Noah’s ark on the Mount Ararat. Painted in 1570.

A group of scientists unveiled the first results last week of an ambitious effort to map the genes of tens of thousands of animal species, a project they said could help save animals from extinction down the line.

An international consortium involving over 50 institutions has announced an ambitious project to assemble high-quality genome sequences of all 66,000 vertebrate species on Earth, including all mammals, birds, reptiles, amphibians, and fish. With an estimated total cost of $600 million dollars, it truly is a project of biblical – Noah’s Ark – proportions.

The international Vertebrate Genomes Project (VGP), and its first release consists of 15 new, high-quality reference genomes for 14 species representing all five vertebrate classes – mammals, birds, reptiles, amphibians, and fishes.

The mission of the VGP is to provide high-quality, near error-free, and complete genome assemblies of all 66,000 vertebrate species on Earth to address fundamental questions in biology, disease, and conservation.

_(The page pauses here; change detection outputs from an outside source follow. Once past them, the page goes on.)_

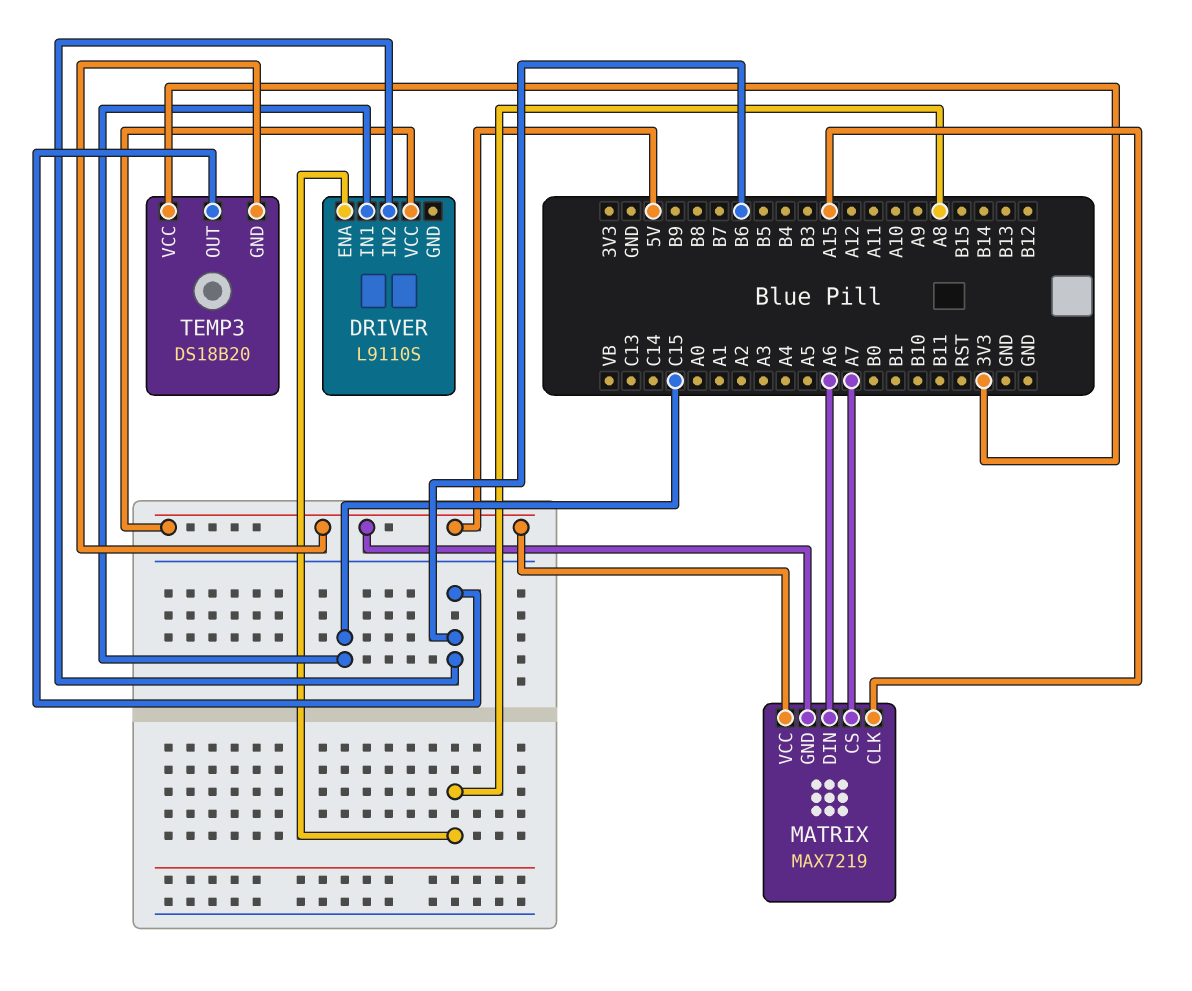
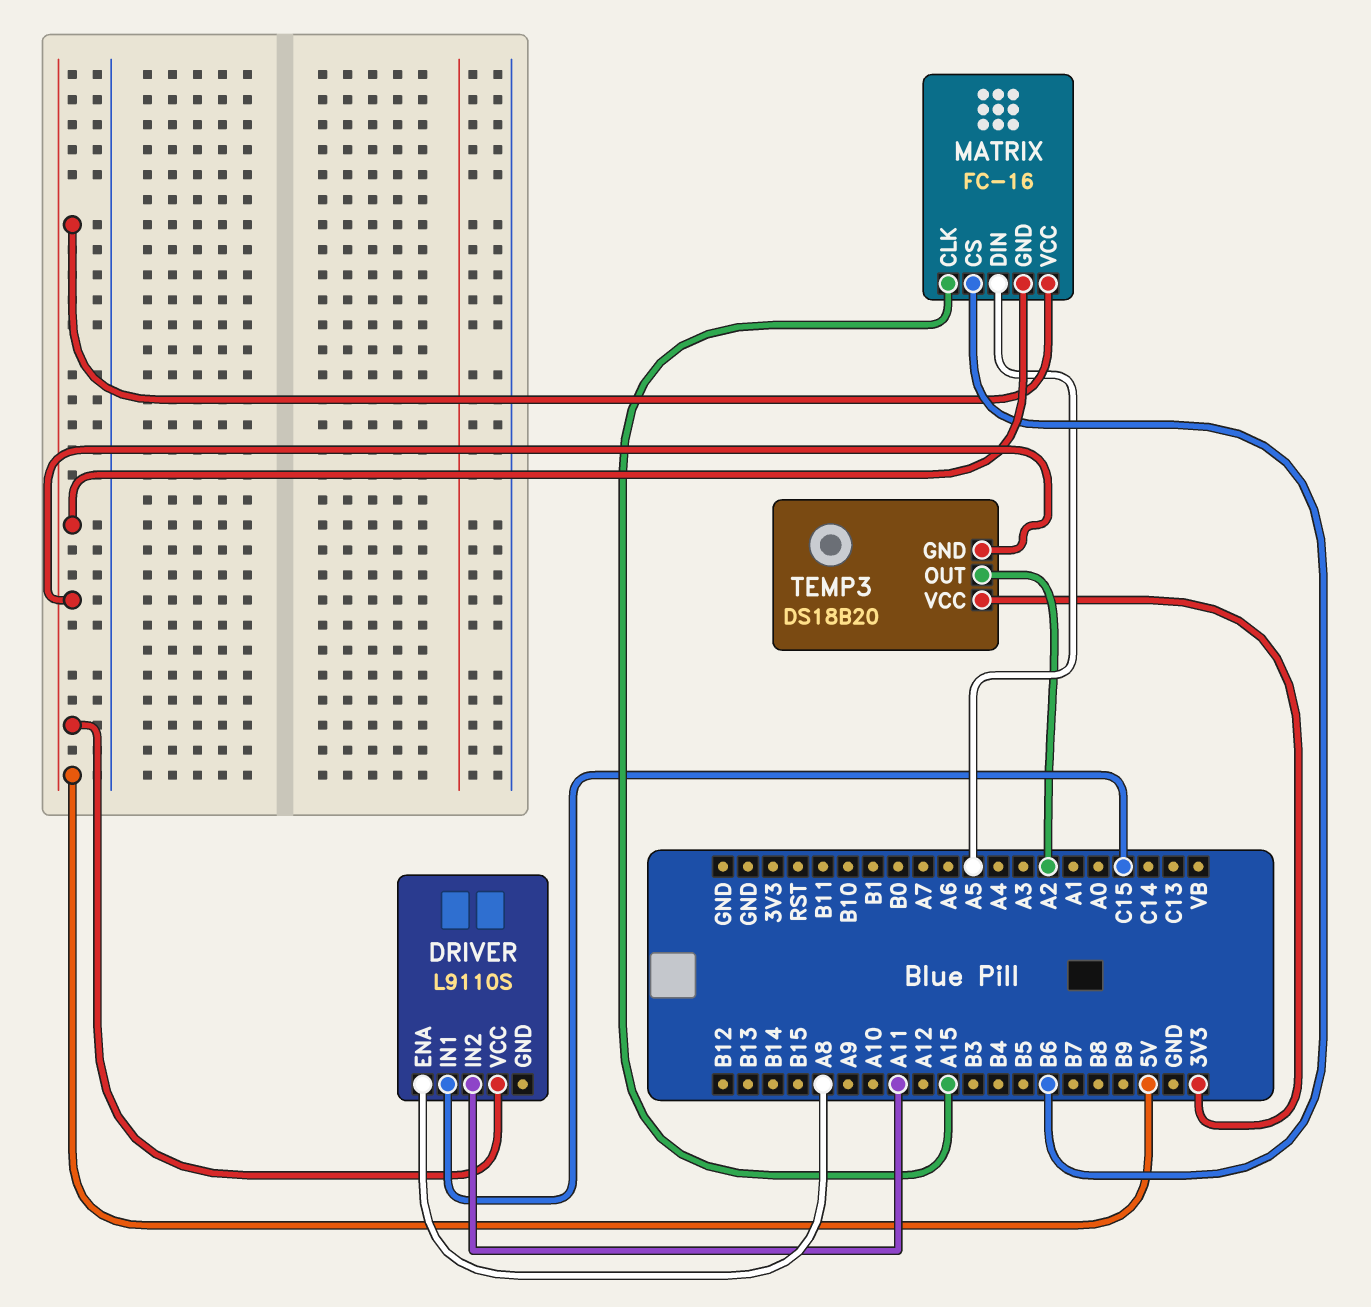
DRIVER pin IN2: B6 -> A11
MATRIX: MAX7219 -> FC-16
MATRIX pin CS: A7 -> B6
MATRIX pin DIN: A6 -> A5
TEMP3 pin OUT: B6 -> A2

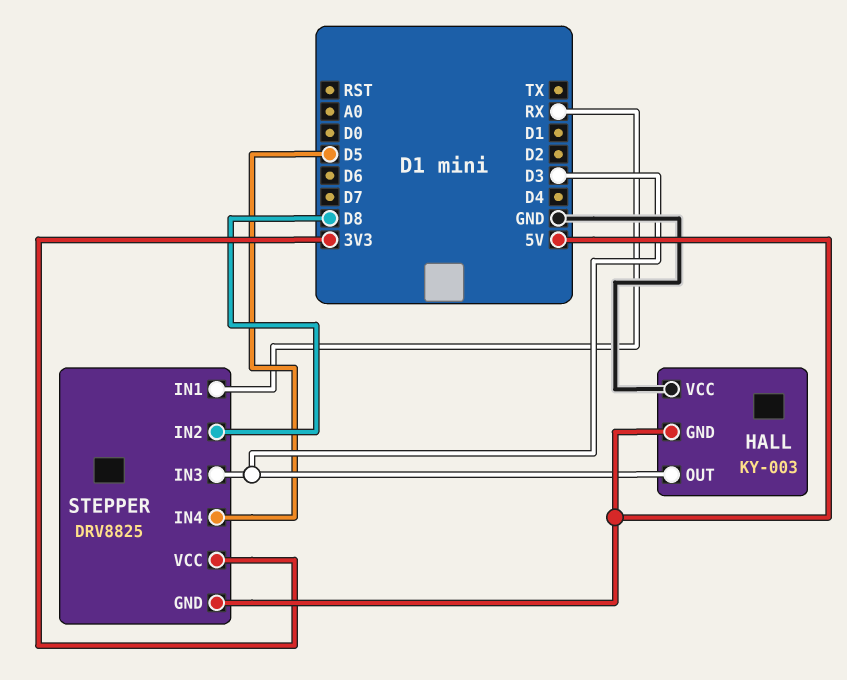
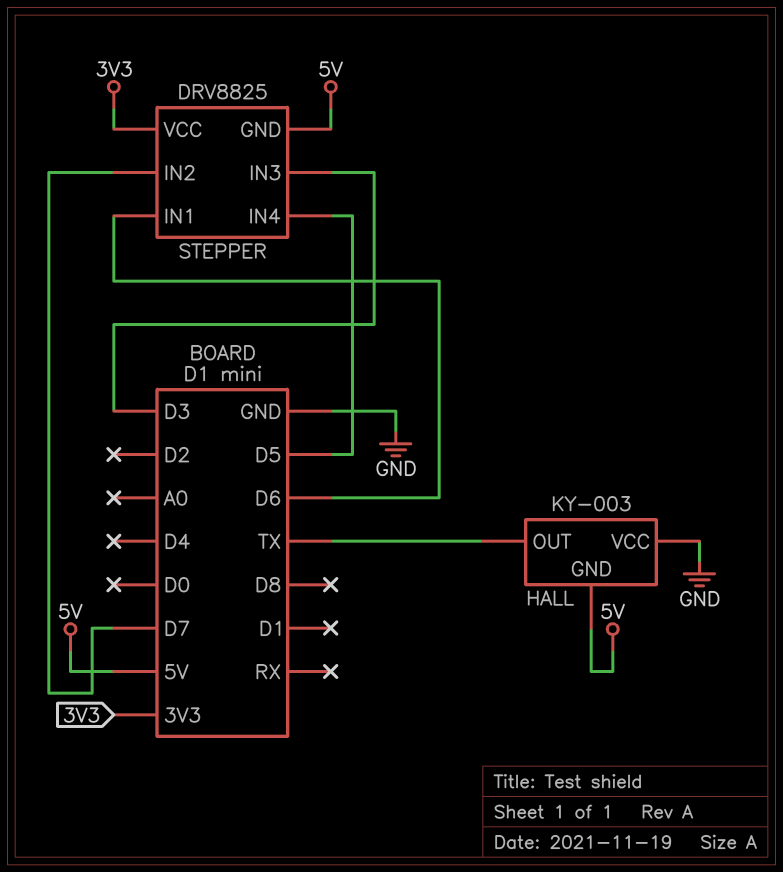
HALL pin OUT: D3 -> TX
STEPPER pin IN1: RX -> D6
STEPPER pin IN2: D8 -> D7

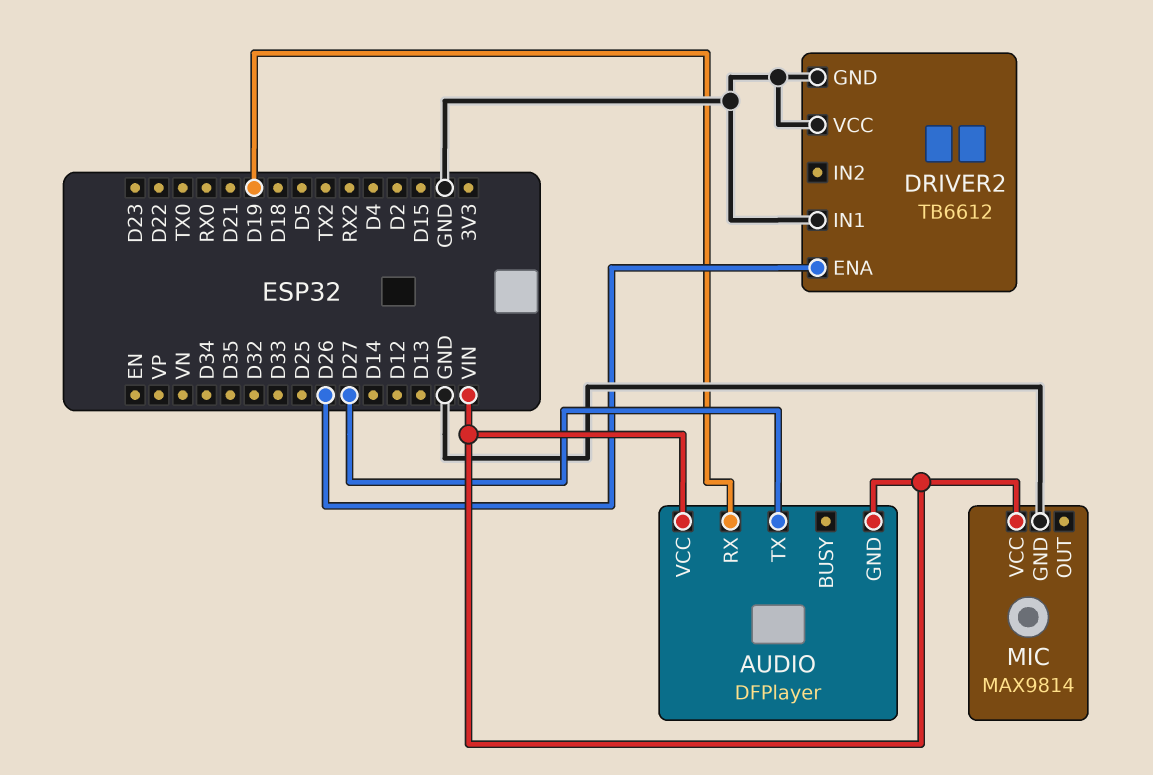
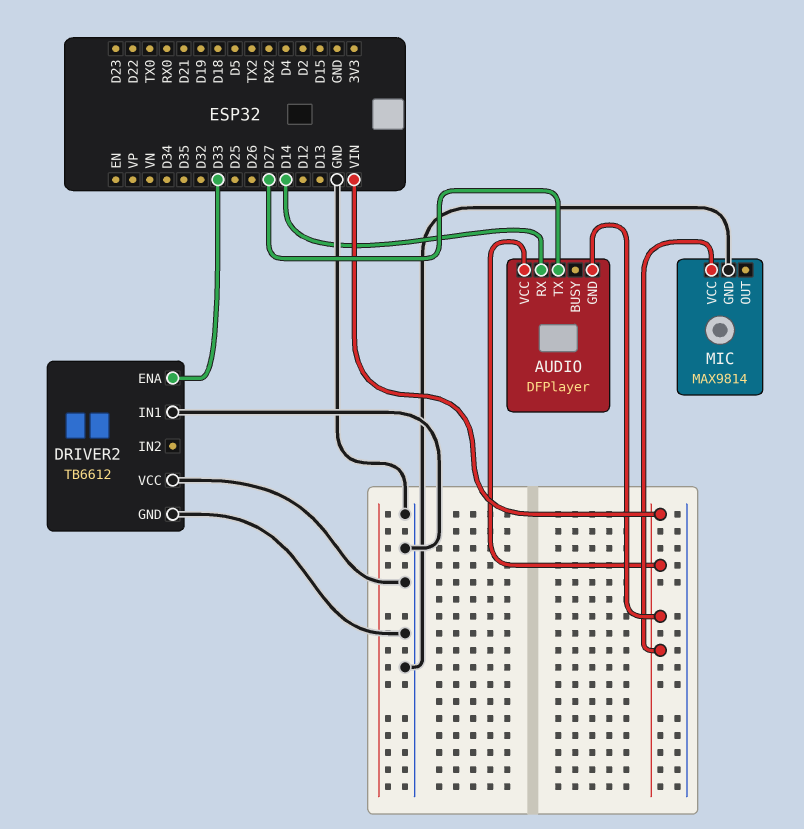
AUDIO pin RX: D19 -> D14
DRIVER2 pin ENA: D26 -> D33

The new sequences are stored and publicly available in the Genome Ark database a new digital open-access library of genomes generated by the G10K-VGP consortium and hosted by Amazon, and will soon be processed for gene identifications in international public genome browsing and analyses databases, including the National Center for Biotechnology Information (NCBI), Ensembl, and University of California, Santa Cruz (UCSC) genome browser.

Sequencing the genome of tens of thousands of animals could easily take 10 years, according to Sadye Paez, program director for the project. But giving scientists access to this kind of information could help save rare species because it would give conservationists and biologists a new set of tools.

The researchers will refrain from combining male and female chromosomes into a single genome—a common practice that was resulting in far too many errors. Instead, the team will assemble both the paternal and maternal DNA of individuals in a process known as phasing.

The project has similarities with the Earth BioGenome Project, which seeks to catalog the genomes for 1.5 million species.